O zadaniu » Ujmij w postaci listy JSON łańcuchów znaków wszystkie wiersze rekordów poniżej, od wiersza zawierającego „Horizontal field of” aż do wiersza zawierającego „4) round wooden foot (621, 688, 685, 734)”, łącznie z oboma. Każdy wiersz stanowi osobny łańcuch, a puste wiersze się pomija.
>>>
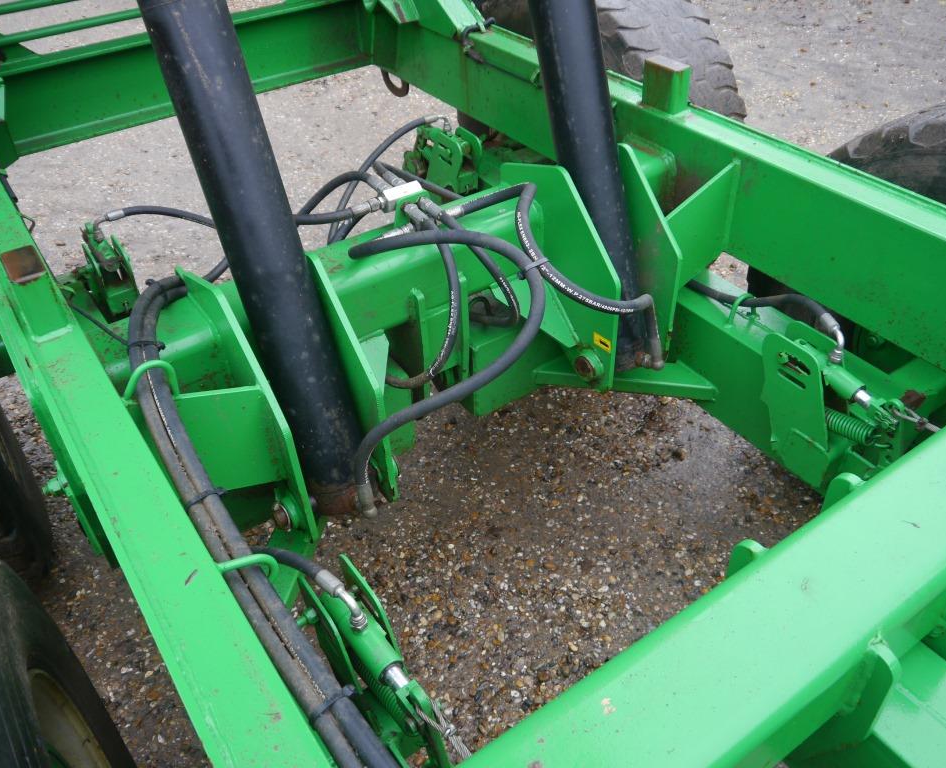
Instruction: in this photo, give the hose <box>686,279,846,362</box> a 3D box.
[{"bbox_3d":[0.525,-0.146,1.500,0.050,0.109,0.355,-25,46,-25],"label":"hose"}]

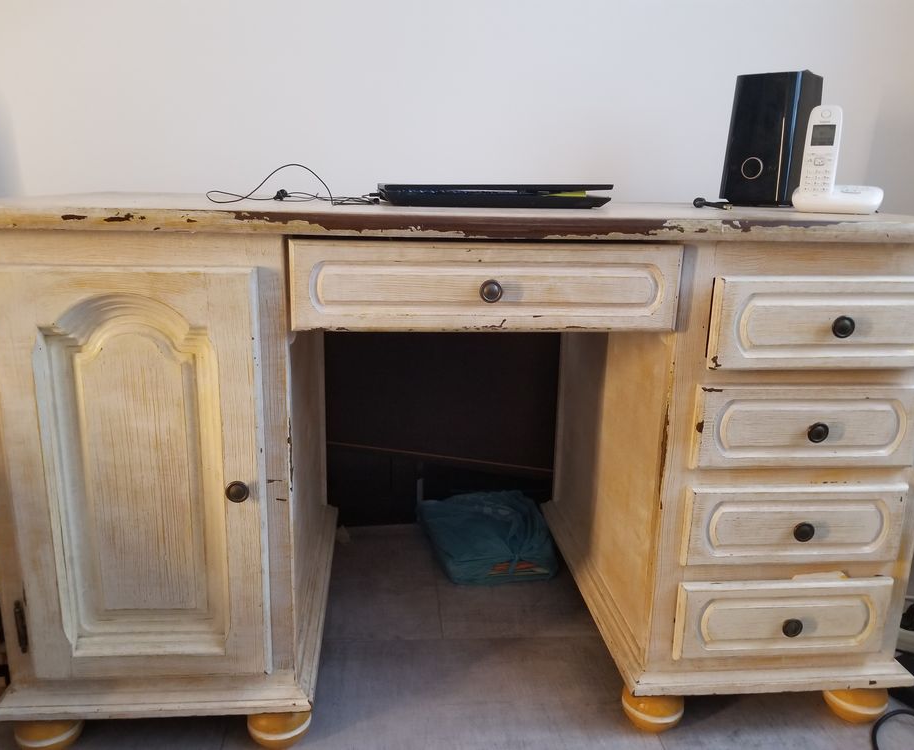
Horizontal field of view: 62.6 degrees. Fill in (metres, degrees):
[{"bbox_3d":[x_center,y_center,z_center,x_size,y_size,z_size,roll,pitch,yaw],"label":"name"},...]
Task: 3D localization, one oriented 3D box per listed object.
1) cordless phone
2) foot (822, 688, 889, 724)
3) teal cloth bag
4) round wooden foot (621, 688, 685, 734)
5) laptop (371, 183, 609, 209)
[{"bbox_3d":[0.599,-0.332,1.165,0.122,0.156,0.090,8,16,26],"label":"cordless phone"},{"bbox_3d":[0.609,0.483,1.152,0.091,0.088,0.091,0,14,-5],"label":"foot"},{"bbox_3d":[0.067,0.350,1.661,0.240,0.073,0.290,-2,15,-13],"label":"teal cloth bag"},{"bbox_3d":[0.291,0.483,1.122,0.091,0.088,0.091,1,14,0],"label":"round wooden foot"},{"bbox_3d":[0.028,-0.275,1.141,0.290,0.032,0.390,-1,14,-8],"label":"laptop"}]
<<<
Wynik »
[
  "Horizontal field of view: 62.6 degrees. Fill in (metres, degrees):",
  "[{\"bbox_3d\":[x_center,y_center,z_center,x_size,y_size,z_size,roll,pitch,yaw],\"label\":\"name\"},...]",
  "Task: 3D localization, one oriented 3D box per listed object.",
  "1) cordless phone",
  "2) foot (822, 688, 889, 724)",
  "3) teal cloth bag",
  "4) round wooden foot (621, 688, 685, 734)"
]